April 07, 2022

U.S. Rep. Al Lawson introduces the James Weldon Johnson Commemorative Coin Act Honoring Renowned Lyricist

WASHINGTON, D.C.  Today, US. Rep. Al Lawson (FL-05) introduced the James Weldon Johnson Commemorative Coin Act that would honor the life and accomplishments of James Weldon Johnson by creating commemorative coins with his image. Johnson, a Jacksonville native, is the writer of the Black National Anthem, “Lift Ev’ry Voice and Sing.” He also made transformative contributions to the Civil Rights Movement, the Harlem Renaissance, literature, politics, education, and law.
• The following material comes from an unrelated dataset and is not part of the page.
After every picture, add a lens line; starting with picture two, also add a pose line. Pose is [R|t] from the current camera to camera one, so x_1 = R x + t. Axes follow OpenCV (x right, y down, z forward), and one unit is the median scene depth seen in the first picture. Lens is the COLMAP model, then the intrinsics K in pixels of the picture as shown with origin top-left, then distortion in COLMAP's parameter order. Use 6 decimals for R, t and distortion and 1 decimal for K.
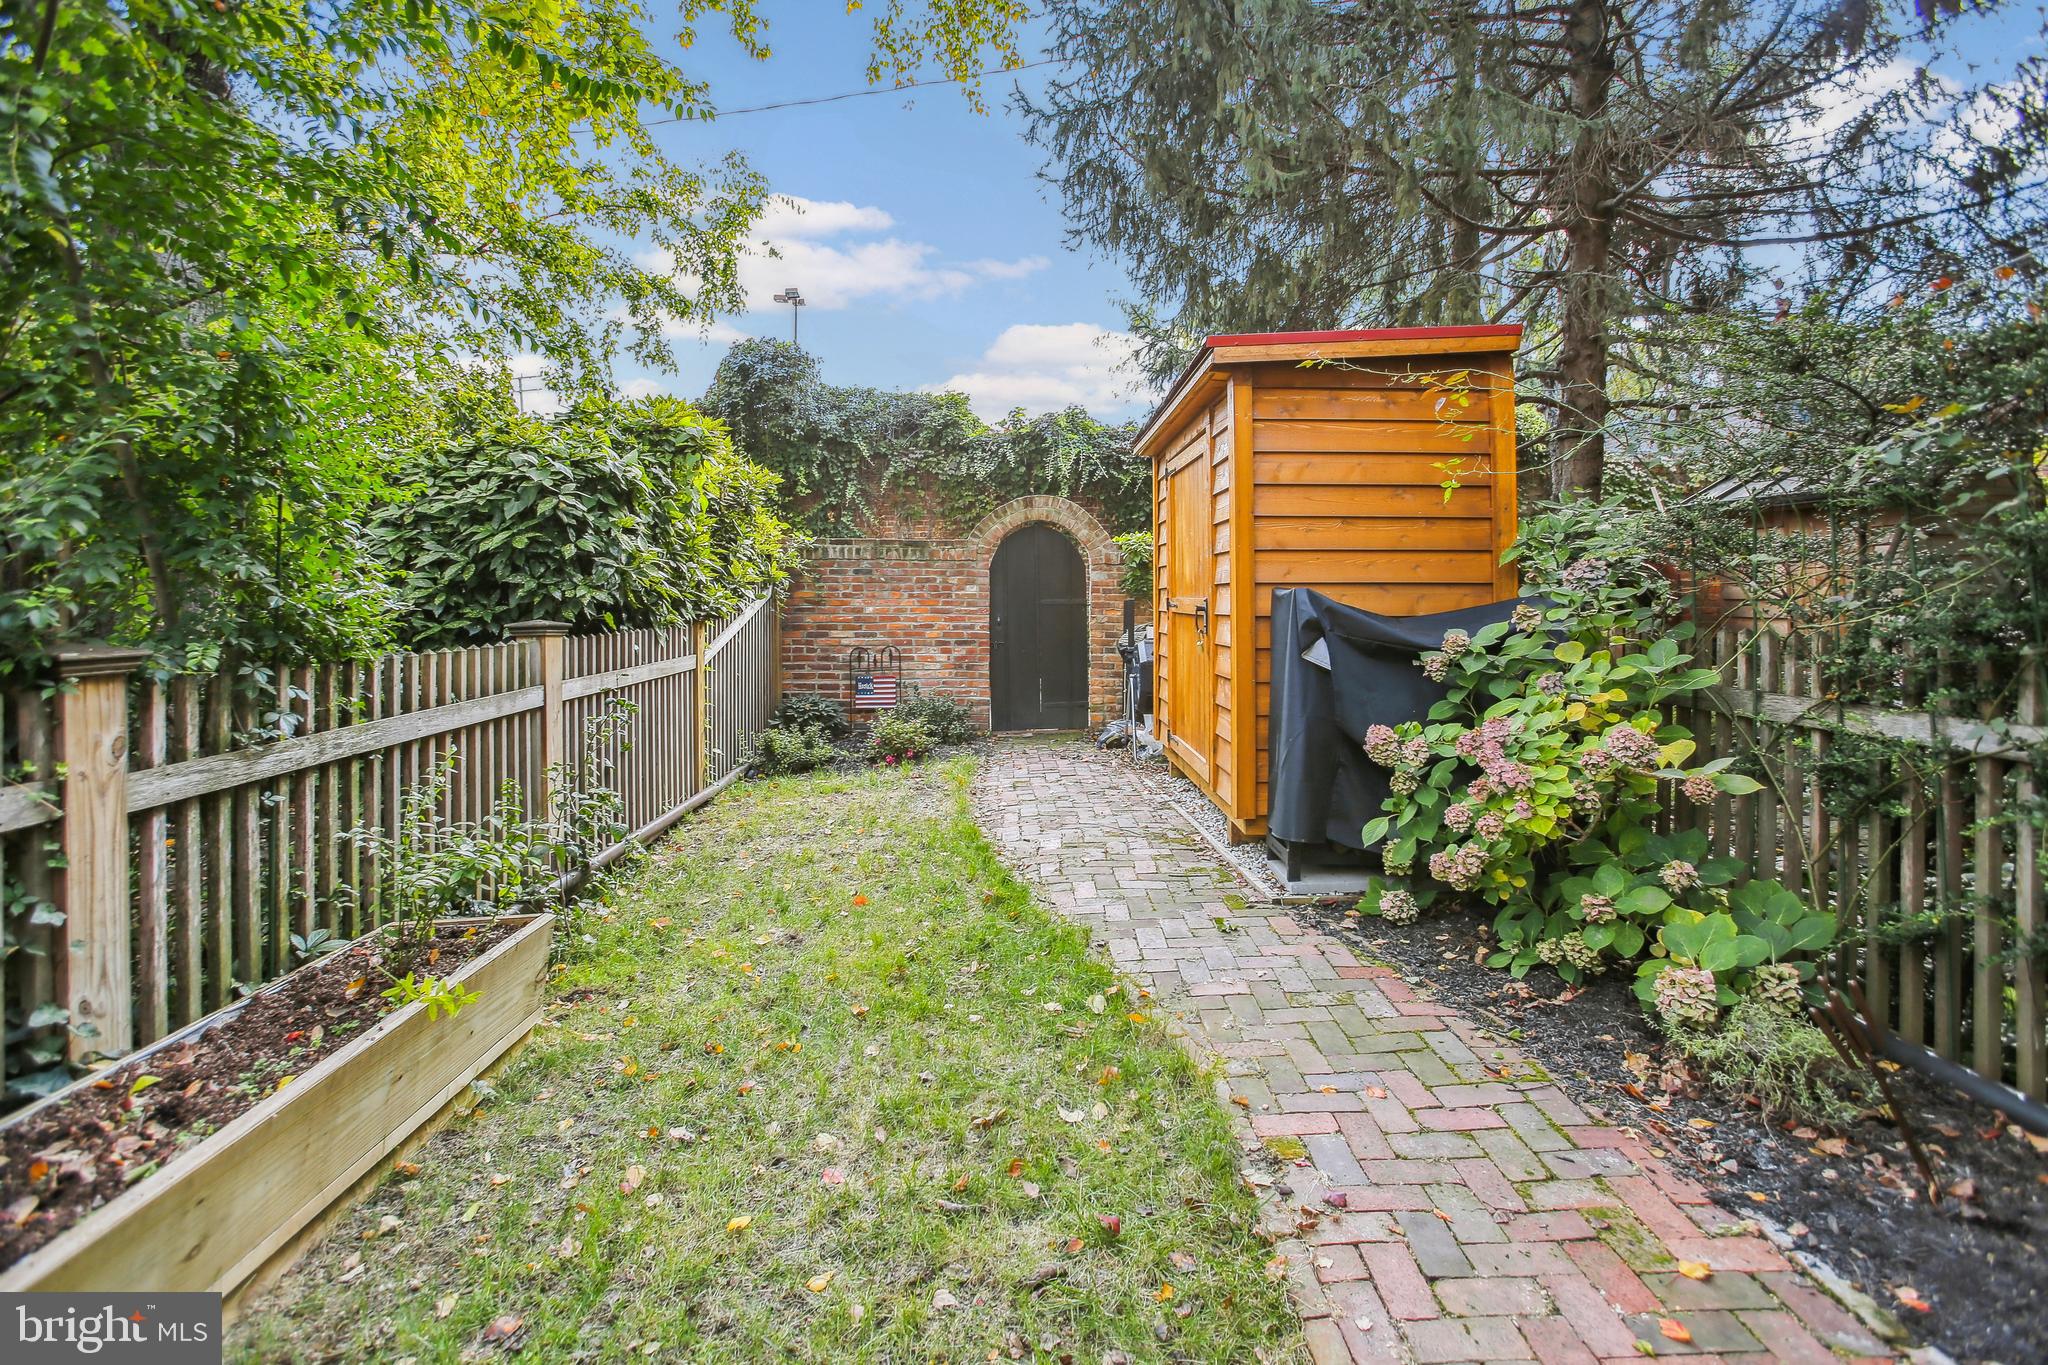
lens RADIAL K [[984.2, 0, 1010.9], [0, 984.2, 541.9], [0, 0, 1]] dist [-0.087635, 0.034643]
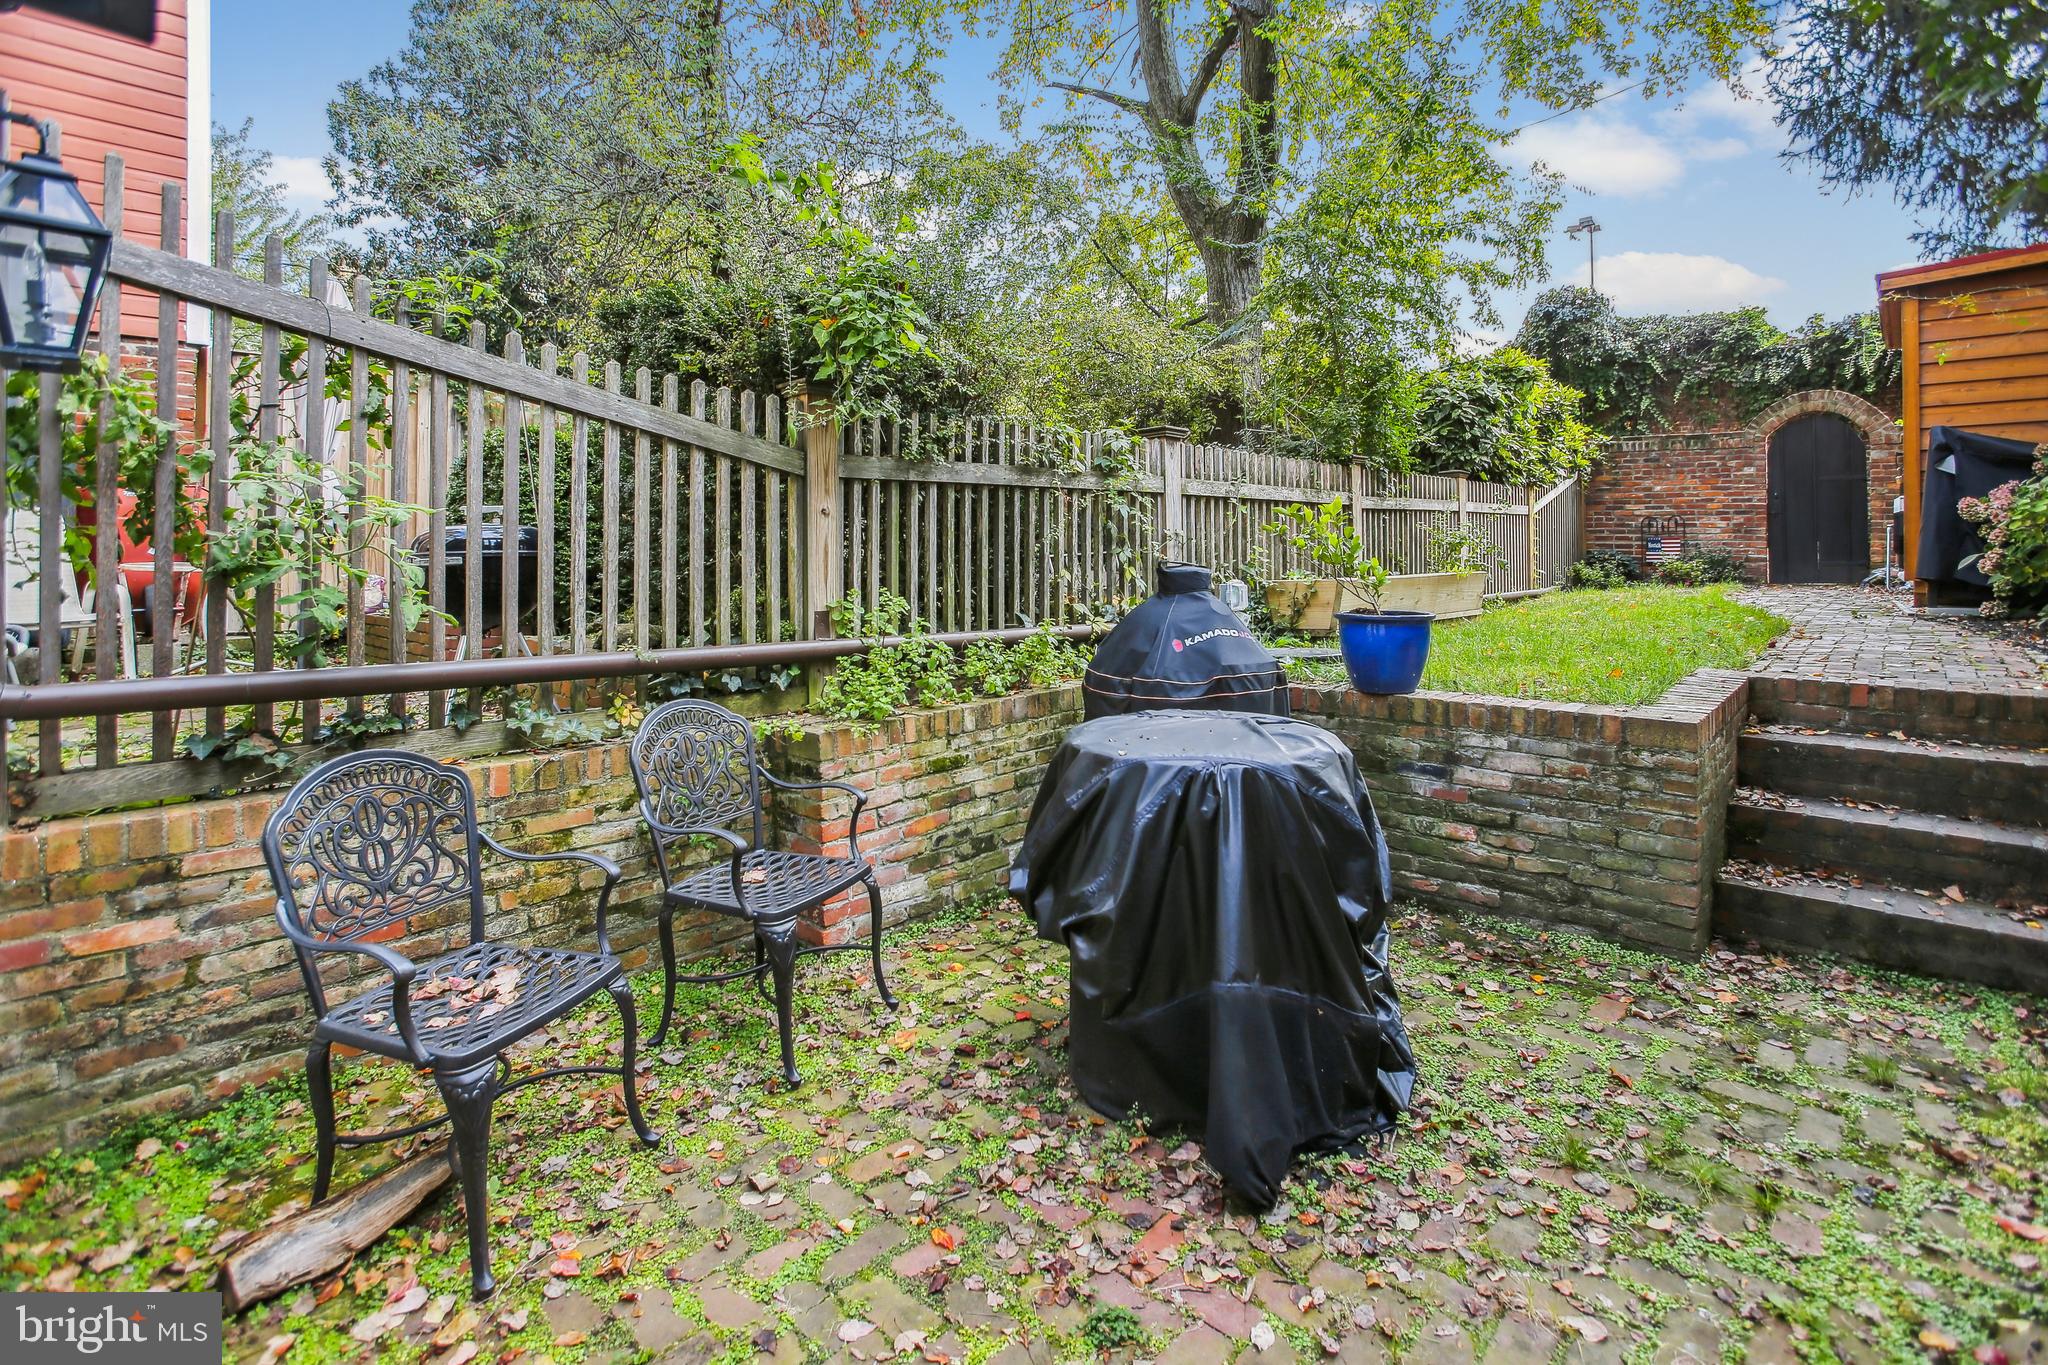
lens RADIAL K [[984.2, 0, 1010.9], [0, 984.2, 541.9], [0, 0, 1]] dist [-0.087635, 0.034643]
pose [[0.719292, 0.003255, -0.694700, 0.124006], [0.037569, 0.998343, 0.043577, 0.053353], [0.693691, -0.057444, 0.717978, -0.548711]]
The James Weldon Johnson Commemorative Coin Act would direct the Department of the Treasury to mint and issue $1 silver coins using Johnson’s image which would be legal tender.

“James Weldon Johnson was undoubtedly a leader in the community,” Rep. Lawson said. “He was dedicated to implementing social justice and educating the youth. His commitment to uplift his community and evoke change laid the foundation for several people to follow.” 

After completing college, Johnson returned to Jacksonville to serve as principal of the Stanton College Preparatory School. He expanded the school to include Florida’s first high school for African Americans, which opened in 1898. During this period, Johnson was admitted to the Florida Bar in 1897. He became the first African American to pass the Florida Bar since the Reconstruction Era.

“The James Weldon Johnson Foundation would like to thank Congressman Lawson for leading this effort to advance the legacy of James Weldon Johnson,” said Rufus Jones, President of the James Weldon Johnson Foundation. “Johnson used his talents as a diplomat, lawyer and artist to protect American citizens, and he dedicated his public service to others by protecting their physical safety, individual rights, and financial well-being. A Treasury Department commemorative coin is an elegant way to celebrate Johnson, a founding member of American Society of Composers, Authors and Publishers (ASCAP) who worked to ensure that musicians and creators are fairly compensated for their musical contributions.” 

All surcharges received by the Treasury would be paid equally to the James Weldon Johnson Foundation and the Historic Stanton, Inc.